All lines from the top of the records below through the line holding "Table 3. Smokers", and only those, should be printed exactly, minus the pictures.

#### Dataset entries
- - -
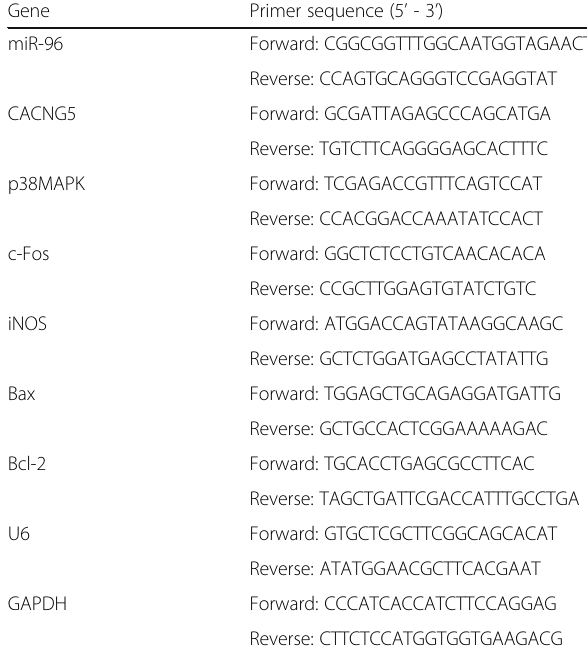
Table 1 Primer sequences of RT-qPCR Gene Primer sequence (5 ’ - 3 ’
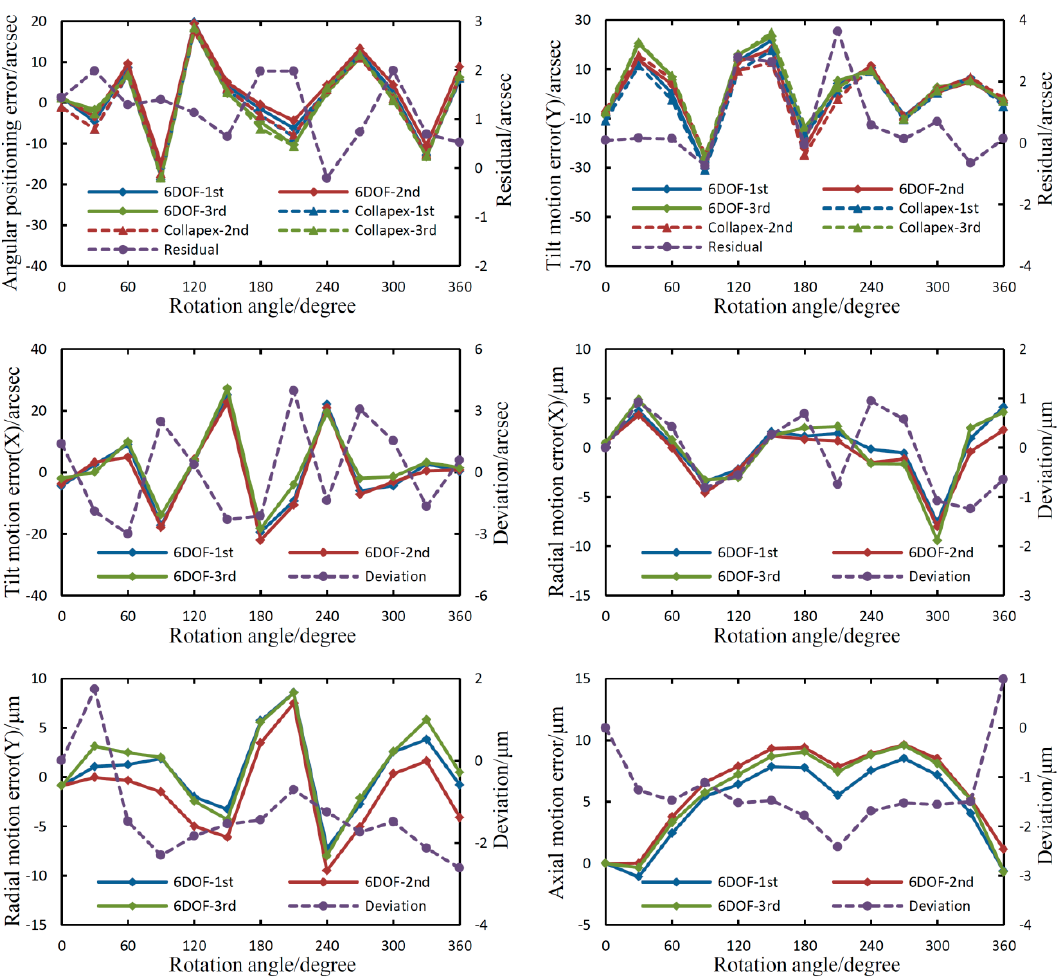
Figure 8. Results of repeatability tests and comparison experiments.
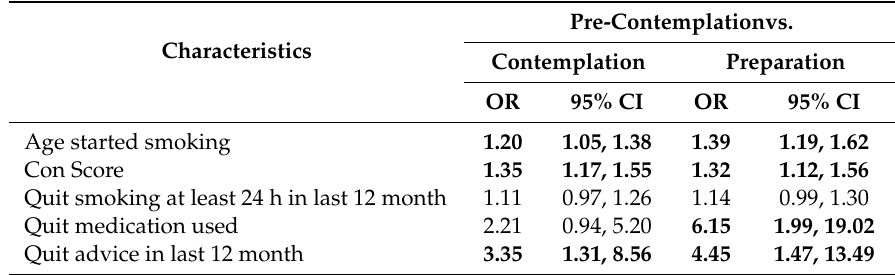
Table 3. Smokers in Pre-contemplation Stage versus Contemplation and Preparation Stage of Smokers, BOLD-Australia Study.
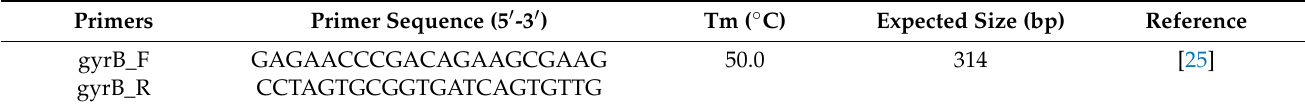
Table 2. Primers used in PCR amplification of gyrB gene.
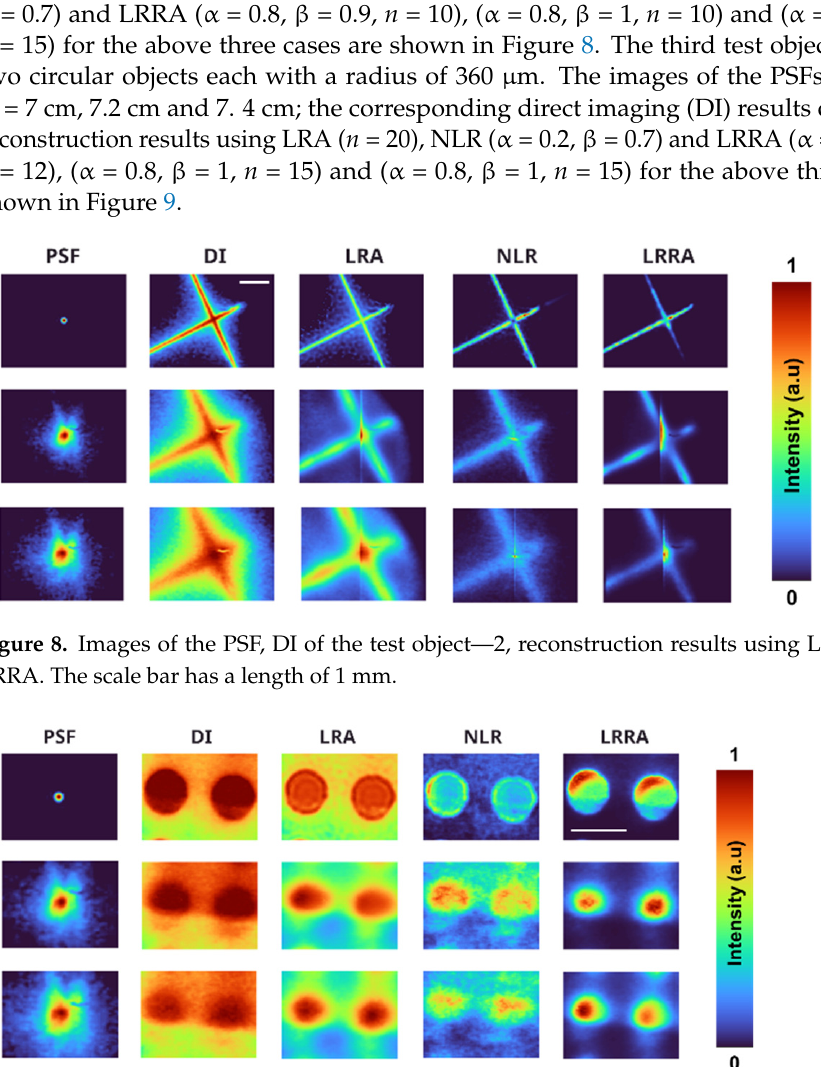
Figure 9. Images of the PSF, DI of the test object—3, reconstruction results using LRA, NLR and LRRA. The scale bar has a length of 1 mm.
- - -
#### Task solution
Table 1 Primer sequences of RT-qPCR Gene Primer sequence (5 ’ - 3 ’
Figure 8. Results of repeatability tests and comparison experiments.
Table 3. Smokers in Pre-contemplation Stage versus Contemplation and Preparation Stage of Smokers, BOLD-Australia Study.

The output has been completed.